▼

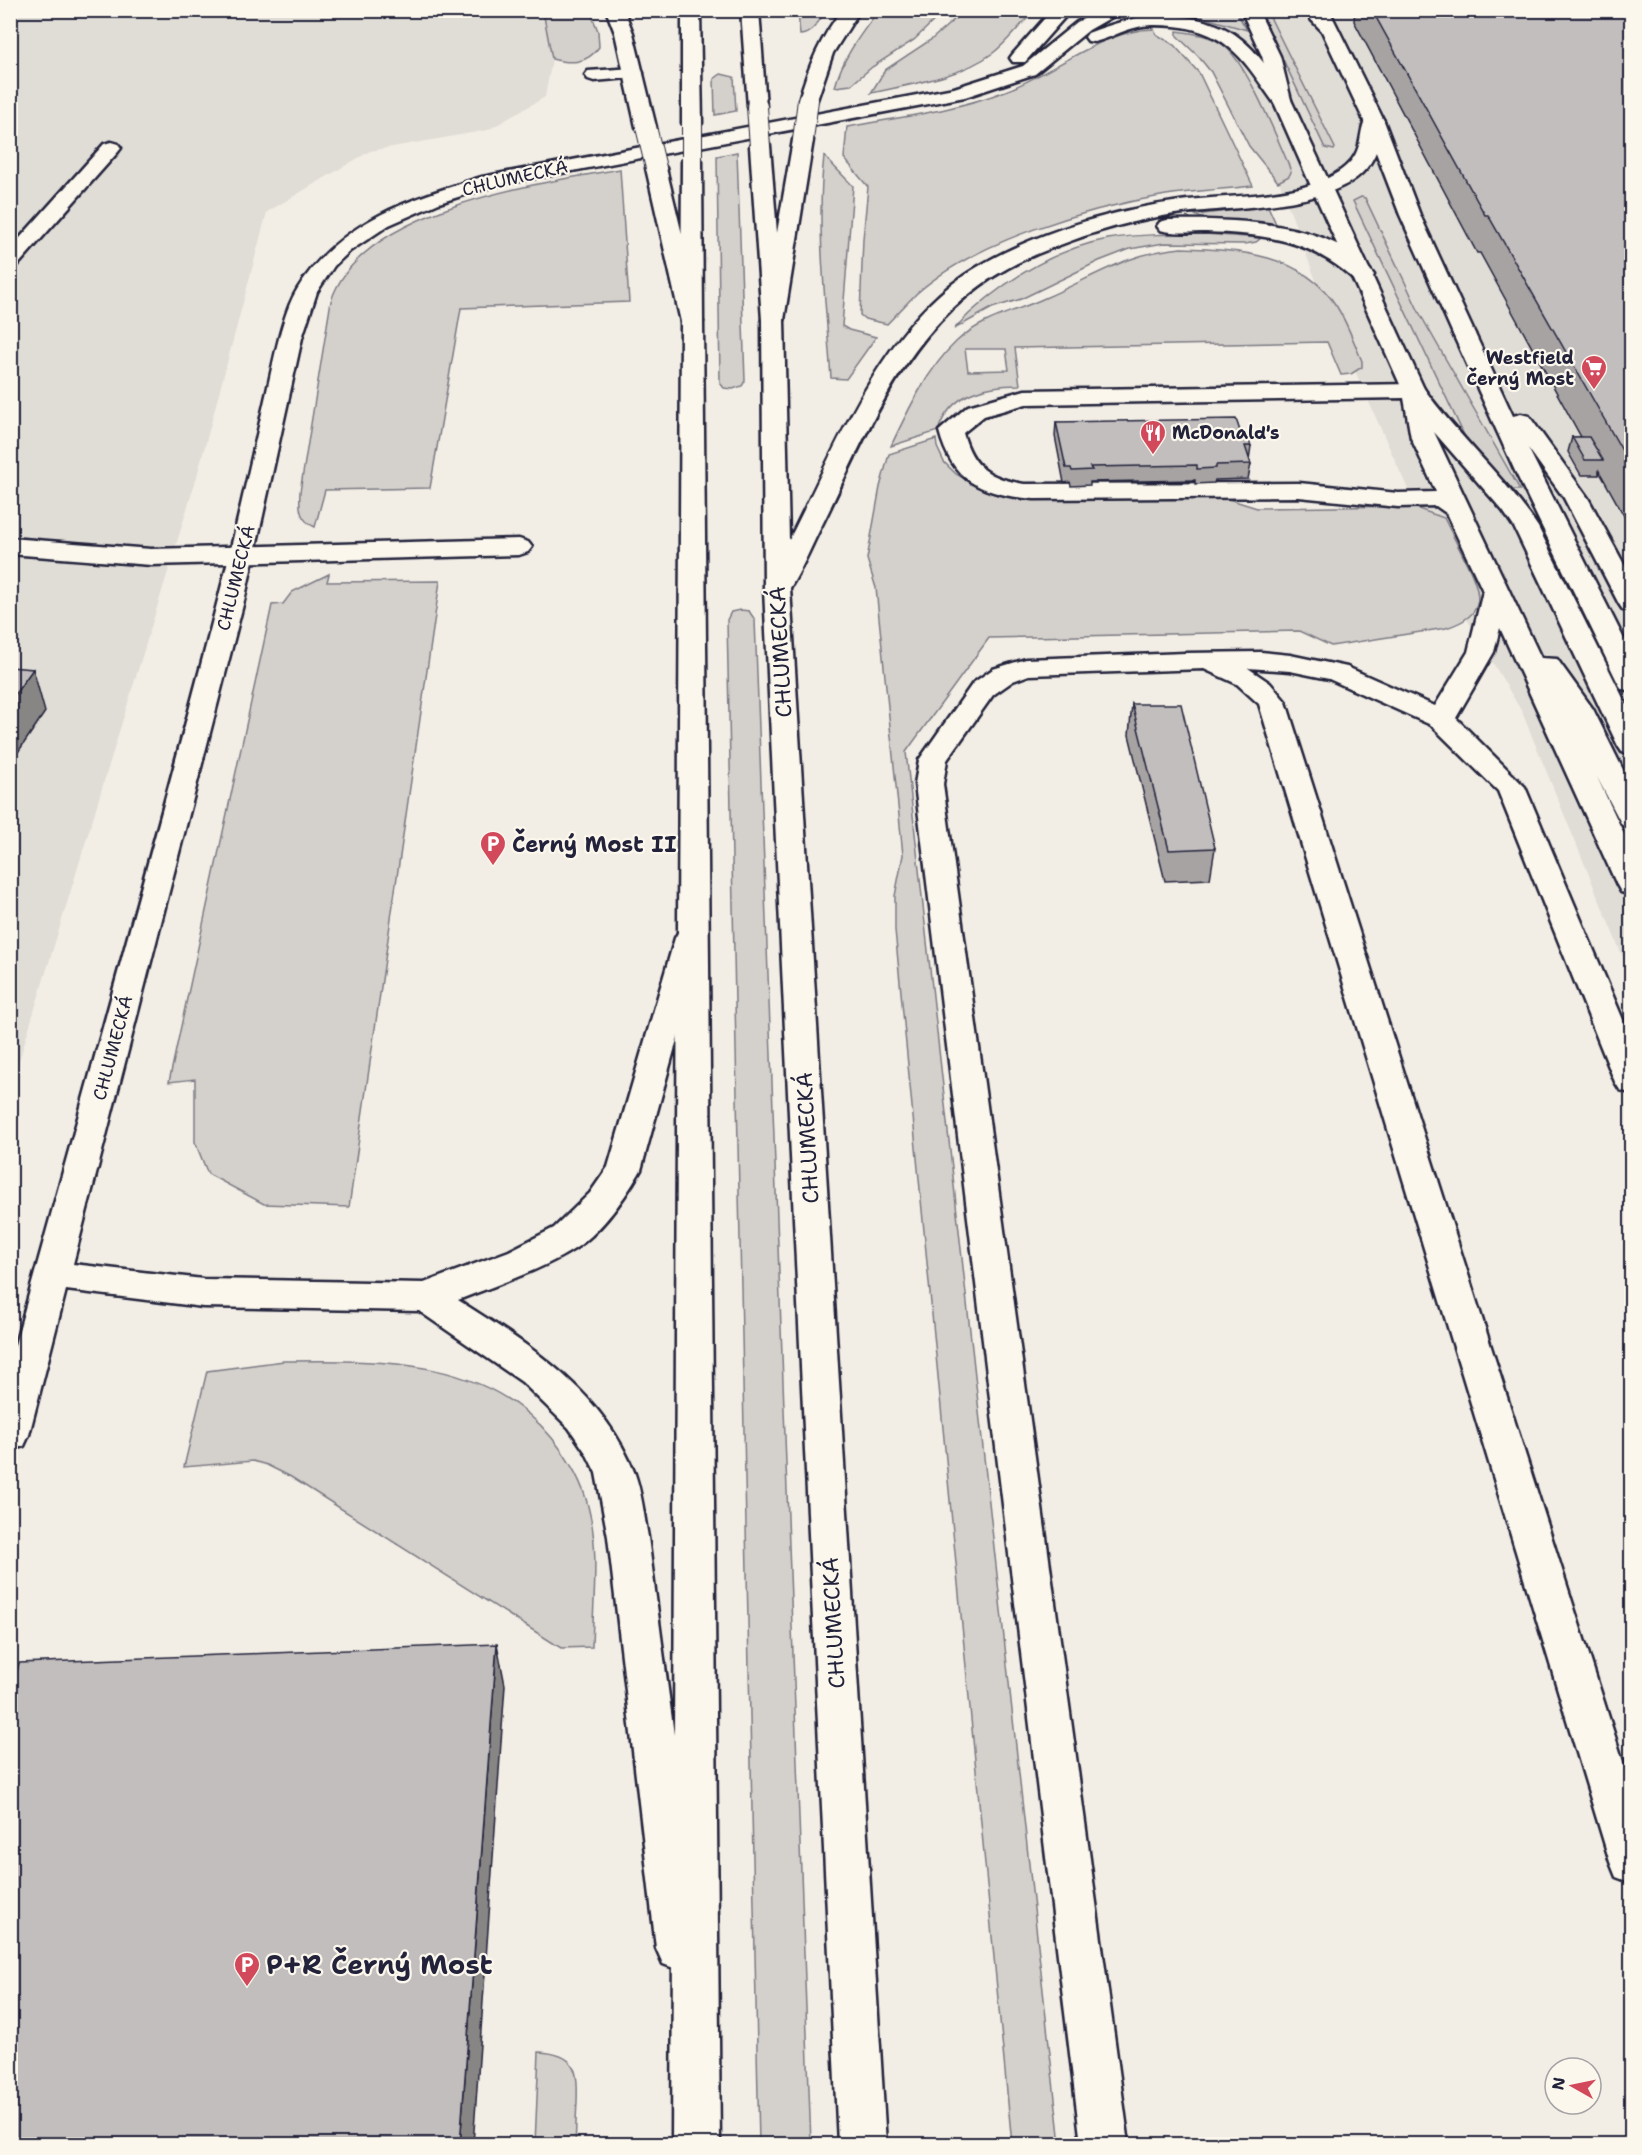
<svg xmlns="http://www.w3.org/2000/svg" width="1642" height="2155" font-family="'Shantell Sans',sans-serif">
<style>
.built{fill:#e0dcd6}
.green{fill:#d4d1cc;stroke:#7b7a84;stroke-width:1.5;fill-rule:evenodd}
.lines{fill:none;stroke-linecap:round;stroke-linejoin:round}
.service-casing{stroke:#22223b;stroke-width:5}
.minor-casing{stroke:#22223b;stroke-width:5}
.tertiary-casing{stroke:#22223b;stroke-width:5}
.secondary-casing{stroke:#22223b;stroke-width:5}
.primary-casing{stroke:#22223b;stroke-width:5}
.motorway-casing{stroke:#22223b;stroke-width:5}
.service{fill:#fbf7ec;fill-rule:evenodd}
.minor{fill:#fbf7ec;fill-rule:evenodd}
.tertiary{fill:#fbf7ec;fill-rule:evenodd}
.secondary{fill:#fbf7ec;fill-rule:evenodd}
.primary{fill:#fbf7ec;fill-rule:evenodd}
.motorway{fill:#fbf7ec;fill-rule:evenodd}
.secondary-bridge-casing{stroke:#22223b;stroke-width:22;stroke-linecap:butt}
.motorway-bridge-casing{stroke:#22223b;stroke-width:22;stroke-linecap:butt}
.secondary-bridge{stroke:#fbf7ec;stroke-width:20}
.motorway-bridge{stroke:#fbf7ec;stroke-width:20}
.wall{fill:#a7a3a3;stroke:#22223b;stroke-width:1.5}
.shaded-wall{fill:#888585;stroke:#22223b;stroke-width:1.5}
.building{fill:#c2bebe;stroke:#22223b;stroke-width:1.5}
.labels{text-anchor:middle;stroke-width:4.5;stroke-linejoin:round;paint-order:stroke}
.far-street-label{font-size:18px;fill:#22223b;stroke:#fbf7ec}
.far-poi-label{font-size:18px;font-weight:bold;fill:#22223b;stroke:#fbf7ec;text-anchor:end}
.street-label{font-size:22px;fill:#22223b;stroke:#fbf7ec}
.poi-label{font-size:22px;font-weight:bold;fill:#22223b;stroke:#fbf7ec;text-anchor:start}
.near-poi-label{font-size:27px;font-weight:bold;fill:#22223b;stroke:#fbf7ec;text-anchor:start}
</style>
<rect width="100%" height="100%" fill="#f2eee5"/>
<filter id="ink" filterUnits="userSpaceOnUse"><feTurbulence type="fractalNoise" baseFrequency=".0167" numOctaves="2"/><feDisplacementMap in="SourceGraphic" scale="12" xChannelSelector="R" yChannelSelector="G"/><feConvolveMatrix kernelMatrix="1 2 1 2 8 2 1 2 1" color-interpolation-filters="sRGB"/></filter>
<g filter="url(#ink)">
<path class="built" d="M 11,11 L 543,11 L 552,59 L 545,97 L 488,130 L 370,151 L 267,212 L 197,476 L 11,1087 Z
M 1216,11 L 1631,11 L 1631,977 L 1522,712 L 1464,614 L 1324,302 L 1264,141 L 1211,46 Z"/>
<path class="green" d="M 543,11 L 590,11 L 598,31 L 599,47 C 587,64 571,64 552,59 Z
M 798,11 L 798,10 L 826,11 C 819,20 813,34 800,35 Z
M 878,11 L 944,11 L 914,40 L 872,67 L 851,85 L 835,87 C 842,58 861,34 878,11 Z
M 964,11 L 1036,11 C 1020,23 1009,41 993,53 C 959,78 911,84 871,93 L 885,70 L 932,39 Z
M 1200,11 L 1236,11 L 1247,30 L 1195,15 Z
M 1260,11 L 1267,11 L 1335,148 L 1334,150 L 1325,148 Z
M 1154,29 L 1156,34 L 1174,45 L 1199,73 L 1253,186 C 1224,189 1195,191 1166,195 C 1088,208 976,240 916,294 C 906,304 897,314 887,324 L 865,319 L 860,315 L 863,239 L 868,187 L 844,158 L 847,127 C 899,117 954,111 1003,92 C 1053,74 1101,30 1154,29 Z
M 1177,31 C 1192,33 1209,35 1222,44 C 1246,61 1275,134 1288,163 L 1291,172 L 1289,176 L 1278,182 L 1249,146 L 1211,72 L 1198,56 L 1177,36 Z
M 721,74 L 734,77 L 736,111 L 715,115 L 714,79 Z
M 737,152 L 745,381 L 742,386 L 733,389 L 724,388 L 720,383 L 717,156 Z
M 824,156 L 853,186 L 842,326 L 849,330 L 876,337 L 846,379 L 831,378 C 826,304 816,230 824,156 Z
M 620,169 L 629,302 L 461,308 L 430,488 L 325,490 L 315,527 C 299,520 299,508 300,492 L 331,301 C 361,208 539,183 620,169 Z
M 1361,197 L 1365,198 L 1420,314 L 1520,490 L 1513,490 L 1478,455 L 1465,437 L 1353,201 Z
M 1268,206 L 1276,224 L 1201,218 L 1195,215 Z
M 1205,234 L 1261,238 L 1256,242 L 1245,244 L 1164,243 L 1130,249 L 1099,261 L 1021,299 L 992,308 L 954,329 C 992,288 1052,249 1108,239 C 1140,234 1173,234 1205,234 Z
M 1181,248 C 1239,250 1303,253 1337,307 C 1348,324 1354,343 1362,361 L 1362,367 L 1351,374 L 1341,375 L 1327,342 L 1015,348 L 1020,385 C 985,385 950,393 938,431 L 891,446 C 907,412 928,368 956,342 C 981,318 1015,312 1045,298 C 1094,277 1126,253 1181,248 ZM 965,349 L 1006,349 L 1009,370 L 968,371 Z
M 936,439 L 937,447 L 944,462 L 956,474 L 986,491 L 1022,500 L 1222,497 L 1257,508 L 1410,506 L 1444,518 C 1451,532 1458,546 1465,560 C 1482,593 1488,615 1446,628 L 1331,646 L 1299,631 L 989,638 L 906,752 L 1060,2144 L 1012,2144 L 895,930 L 895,896 L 903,855 L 876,588 L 867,559 L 880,487 L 889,454 Z
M 329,574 L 327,582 L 440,581 L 349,1207 L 264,1204 L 208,1174 L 195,1142 L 195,1079 L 169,1082 L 272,605 L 283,604 L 292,592 Z
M 741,610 L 749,611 L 755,620 L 811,2144 L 759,2144 L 727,620 L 731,612 Z
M 284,1361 C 380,1360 485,1357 552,1438 C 568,1458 582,1481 588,1506 C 600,1550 593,1601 592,1647 L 561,1648 L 291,1477 L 267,1465 L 253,1461 L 184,1467 L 207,1371 Z
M 539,2052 C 577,2054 578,2070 577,2102 C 576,2116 576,2130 575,2144 L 535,2144 Z"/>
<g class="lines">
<defs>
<path id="service" d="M 634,68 L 640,69 L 643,73 L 640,77 L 594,81 L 588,79 L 585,75 L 588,71 Z
M 111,142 L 118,144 L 121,148 L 118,152 L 17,266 L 10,268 L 10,249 L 104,144 Z
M 1464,327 L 1472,329 L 1475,334 L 1513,416 L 1521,414 L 1529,416 L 1588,498 L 1632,579 L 1632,612 L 1623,610 L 1619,604 L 1564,498 L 1528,448 L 1632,655 L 1632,691 L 1622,689 L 1618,683 L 1515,471 L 1453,334 L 1456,329 Z
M 1414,384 L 1422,386 C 1457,436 1504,476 1538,527 L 1632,716 L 1632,754 L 1622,752 L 1618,746 L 1514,527 L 1503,511 L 1434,432 L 1541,658 L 1557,659 L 1593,709 L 1632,788 L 1632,828 L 1622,825 L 1597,777 L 1632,851 L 1632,895 L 1621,892 L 1617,885 L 1500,628 L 1494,652 L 1456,718 L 1525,787 L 1632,1041 L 1632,1094 L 1620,1090 L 1615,1082 L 1498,791 L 1431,725 L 1329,679 L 1290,671 L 1248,668 L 1270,683 L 1286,702 L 1632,1790 L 1632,1883 L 1616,1877 L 1610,1862 L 1259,704 L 1237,684 L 1204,669 L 1029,675 L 1013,681 L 993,695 L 947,760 L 943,784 L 1129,2144 L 1081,2144 L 915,784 L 919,760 L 973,683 L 993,669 L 1026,659 L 1186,653 L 1261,652 L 1290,655 L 1347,667 L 1435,706 L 1468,652 L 1483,591 L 1446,513 L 1436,506 L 1398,507 L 1299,497 L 1034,499 C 983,494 953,484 939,431 L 968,406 L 1025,390 ZM 1404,398 L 1411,438 L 1436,492 L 1398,493 L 1299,483 L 1024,484 C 989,478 973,468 963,433 L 984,416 L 1026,404 Z
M 10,538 L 151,549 L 519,539 L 528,542 L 532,547 L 528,552 L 519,555 L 151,565 L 10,554 Z"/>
<path id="minor" d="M 1374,115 L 1381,117 L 1384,121 L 1420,215 L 1475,334 L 1472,339 L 1464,341 L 1456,339 L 1453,334 L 1400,215 L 1364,121 L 1367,117 Z
M 1321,180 L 1328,182 L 1331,186 L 1425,391 L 1422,396 L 1414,398 L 1406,396 L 1403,391 L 1311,186 L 1314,182 Z"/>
<path id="tertiary" d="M 1052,10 L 1071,10 L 1025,62 L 1013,62 L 1010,58 L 1013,54 Z
M 1101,10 L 1124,10 L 1089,30 L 1035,74 L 965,97 L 493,186 L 439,203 L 389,225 L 350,251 L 334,266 L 317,292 L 302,338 L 245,597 L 73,1264 L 203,1279 L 424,1283 L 509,1251 L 554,1228 L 590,1193 L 608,1167 L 675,938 L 679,931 L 690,928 L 701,931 L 705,938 L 641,1170 C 626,1196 602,1231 576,1248 C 540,1271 498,1284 458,1300 C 530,1346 603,1391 635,1474 C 642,1494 644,1516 648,1537 L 702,1948 L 695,1964 L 679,1970 L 663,1964 L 656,1948 L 608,1537 L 596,1473 L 586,1453 L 569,1428 L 522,1382 L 419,1311 L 203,1307 L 66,1290 L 29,1435 L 24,1446 L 10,1450 L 10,1363 C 80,1109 152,855 218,600 C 236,531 251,460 267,391 C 274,361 282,313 298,288 C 340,221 410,199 482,177 L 954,88 L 1023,66 L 1077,22 Z
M 1302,10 L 1321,10 L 1336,26 L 1333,30 L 1321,30 Z
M 1168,15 C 1238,21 1250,44 1289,96 L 1291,100 L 1289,104 L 1275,104 C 1246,64 1230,31 1174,26 C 1162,25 1149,24 1138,27 C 1122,30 1109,39 1094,42 L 1088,41 L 1085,37 L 1088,33 C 1115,23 1139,15 1168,15 Z"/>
<path id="secondary" d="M 682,10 L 700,10 L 702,123 L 699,127 L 685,127 L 682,123 Z
M 741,10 L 759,10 L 766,107 L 764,111 L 750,111 L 748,107 Z
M 1241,10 L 1258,10 L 1280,56 L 1291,100 L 1331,186 L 1328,190 L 1314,190 L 1311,186 L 1273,100 L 1262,56 Z
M 1312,10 L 1329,10 L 1384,121 L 1381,125 L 1367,125 L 1364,121 Z
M 760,140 L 767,142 L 770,146 L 784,320 L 781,325 L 773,327 L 765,325 L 762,320 L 750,146 L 753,142 Z
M 692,155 L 699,157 L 702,161 L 703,321 L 700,326 L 692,328 L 684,326 L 681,321 L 682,161 L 685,157 Z"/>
<path id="primary" d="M 1374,115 L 1381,117 L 1384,121 C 1381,141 1376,160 1361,174 C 1321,211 1216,206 1163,216 C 1120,223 1078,237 1037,254 C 914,305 876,416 821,527 C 811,547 802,569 790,588 L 886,2144 L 838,2144 L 764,589 L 762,320 L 765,315 L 773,313 L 781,315 L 784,320 L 789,540 C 832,456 875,345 951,285 C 1010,239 1106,211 1180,201 C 1228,194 1308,200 1346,166 C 1365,150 1357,132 1367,117 Z
M 1167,220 C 1227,219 1335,219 1374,275 L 1371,280 L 1363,281 L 1355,280 C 1310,239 1264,234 1206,232 C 1191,232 1174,234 1160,230 L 1157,226 L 1160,222 Z
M 692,315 L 700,317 L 703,322 L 720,2144 L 672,2144 L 681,322 L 684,317 Z"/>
<path id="motorway" d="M 606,10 L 624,10 L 633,33 L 656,127 L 653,131 L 639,131 L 636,127 L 615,33 Z
M 842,10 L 860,10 L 833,53 L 817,100 L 815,104 L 801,104 L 799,100 C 808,67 821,37 842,10 Z
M 803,134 L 810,136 L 813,140 L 784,320 L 781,325 L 773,327 L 765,325 L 762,320 L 793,140 L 796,136 Z
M 656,162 L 663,164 L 666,168 L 703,322 L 700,327 L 692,329 L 684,327 L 681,322 L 646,168 L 649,164 Z"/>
</defs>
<use href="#service" class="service-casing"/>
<use href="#minor" class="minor-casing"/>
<use href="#tertiary" class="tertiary-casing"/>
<use href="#secondary" class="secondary-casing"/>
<use href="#primary" class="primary-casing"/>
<use href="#motorway" class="motorway-casing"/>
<use href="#service" class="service"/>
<use href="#minor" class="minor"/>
<use href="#tertiary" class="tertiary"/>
<use href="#secondary" class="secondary"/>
<use href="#primary" class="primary"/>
<use href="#motorway" class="motorway"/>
<defs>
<path id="secondary-bridge" d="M 757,107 L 760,146
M 692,123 L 692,161"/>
<path id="motorway-bridge" d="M 646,127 L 656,168
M 803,140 L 808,100"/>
</defs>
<use href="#secondary-bridge" class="secondary-bridge-casing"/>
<use href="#motorway-bridge" class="motorway-bridge-casing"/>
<use href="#secondary-bridge" class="secondary-bridge"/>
<use href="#motorway-bridge" class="motorway-bridge"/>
</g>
<path class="wall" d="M 1355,10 L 1632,10 L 1632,530 L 1599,471 L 1599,475 L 1581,475 L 1568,452 L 1572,437 L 1581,437 L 1480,253 L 1477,253 L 1354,21 Z
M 1056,422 L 1251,446 L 1249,460 L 1251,464 L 1248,479 L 1215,480 L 1214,483 L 1195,484 L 1195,480 L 1090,482 L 1090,485 L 1071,486 L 1070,482 L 1064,483 L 1055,436 Z
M 1132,704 L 1215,848 L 1210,879 L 1165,881 L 1129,735 Z"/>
<path class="shaded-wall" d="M 33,669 L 45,712 L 10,764 L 10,701 Z
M 497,1644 L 505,1685 L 473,2145 L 460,2145 Z"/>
<path class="building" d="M 1372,10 L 1632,10 L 1632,468 L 1488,215 L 1485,215 Z
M 1236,419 L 1242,437 L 1248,437 L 1251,446 L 1245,446 L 1251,464 L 1216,465 L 1216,468 L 1197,469 L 1197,465 L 1090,467 L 1092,470 L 1072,471 L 1071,468 L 1066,468 L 1056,422 Z
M 1572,437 L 1589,437 L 1603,460 L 1585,460 Z
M 10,667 L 33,669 L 10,701 Z
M 1132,704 L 1181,704 L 1215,848 L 1169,850 Z
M 497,1644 L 460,2145 L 10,2145 L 10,1702 L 19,1663 Z"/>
</g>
<defs>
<symbol id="supermarket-pin" viewBox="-11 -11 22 30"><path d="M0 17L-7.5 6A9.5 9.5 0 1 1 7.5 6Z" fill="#d1495b" stroke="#fbf7ec"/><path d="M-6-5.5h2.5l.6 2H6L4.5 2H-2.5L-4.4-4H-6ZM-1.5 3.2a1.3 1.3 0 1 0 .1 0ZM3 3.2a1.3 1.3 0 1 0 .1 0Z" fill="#fff"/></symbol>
<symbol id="restaurant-pin" viewBox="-11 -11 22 30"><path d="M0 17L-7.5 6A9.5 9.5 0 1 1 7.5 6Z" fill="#d1495b" stroke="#fbf7ec"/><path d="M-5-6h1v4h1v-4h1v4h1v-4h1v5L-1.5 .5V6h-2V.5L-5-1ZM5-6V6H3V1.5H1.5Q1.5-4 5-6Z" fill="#fff"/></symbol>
<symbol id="parking-pin" viewBox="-11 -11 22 30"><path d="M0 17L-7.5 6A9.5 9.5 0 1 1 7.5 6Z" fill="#d1495b" stroke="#fbf7ec"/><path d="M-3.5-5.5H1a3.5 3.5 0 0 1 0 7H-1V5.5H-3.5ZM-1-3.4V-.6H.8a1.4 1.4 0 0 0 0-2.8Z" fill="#fff"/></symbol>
</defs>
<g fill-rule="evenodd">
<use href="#supermarket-pin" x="1579" y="353" width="30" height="40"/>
<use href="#restaurant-pin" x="1138" y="418" width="30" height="40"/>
<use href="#parking-pin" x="478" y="829" width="30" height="40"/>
<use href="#parking-pin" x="232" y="1950" width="30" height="40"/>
</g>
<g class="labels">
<g class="far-street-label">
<text transform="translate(515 178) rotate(-13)" y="6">CHLUMECKÁ</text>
<text transform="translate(236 578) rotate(-76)" y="6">CHLUMECKÁ</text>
<text transform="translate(113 1048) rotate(-75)" y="6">CHLUMECKÁ</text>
</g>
<g class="far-poi-label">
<text x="1574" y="364">Westfield<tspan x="1574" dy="21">Černý Most</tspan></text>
<text x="1172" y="439" text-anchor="start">McDonald's</text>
</g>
<g class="street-label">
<text transform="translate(780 652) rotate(-93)" y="8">CHLUMECKÁ</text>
<text transform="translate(807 1138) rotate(-93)" y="8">CHLUMECKÁ</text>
<text transform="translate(833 1623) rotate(-93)" y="8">CHLUMECKÁ</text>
</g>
<g class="poi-label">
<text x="512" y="852">Černý Most II</text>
</g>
<g class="near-poi-label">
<text x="266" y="1974">P+R Černý Most</text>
</g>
</g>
<rect width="1642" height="2155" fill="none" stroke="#fbf7ec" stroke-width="36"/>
<rect x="18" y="18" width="1606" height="2119" fill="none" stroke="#22223b" stroke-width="2" filter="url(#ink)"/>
<g transform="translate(1573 2086) rotate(279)"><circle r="28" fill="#fbf7ec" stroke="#a4a2a5" stroke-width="1.5"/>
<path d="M0-4.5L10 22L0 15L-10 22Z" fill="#d1495b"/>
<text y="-9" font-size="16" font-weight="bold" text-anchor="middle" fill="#22223b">N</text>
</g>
</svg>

▲

• What the exercise asks: Using the listing above, state how many lines contain the string "linecap". Give the number by itself.

• Solved problem: 3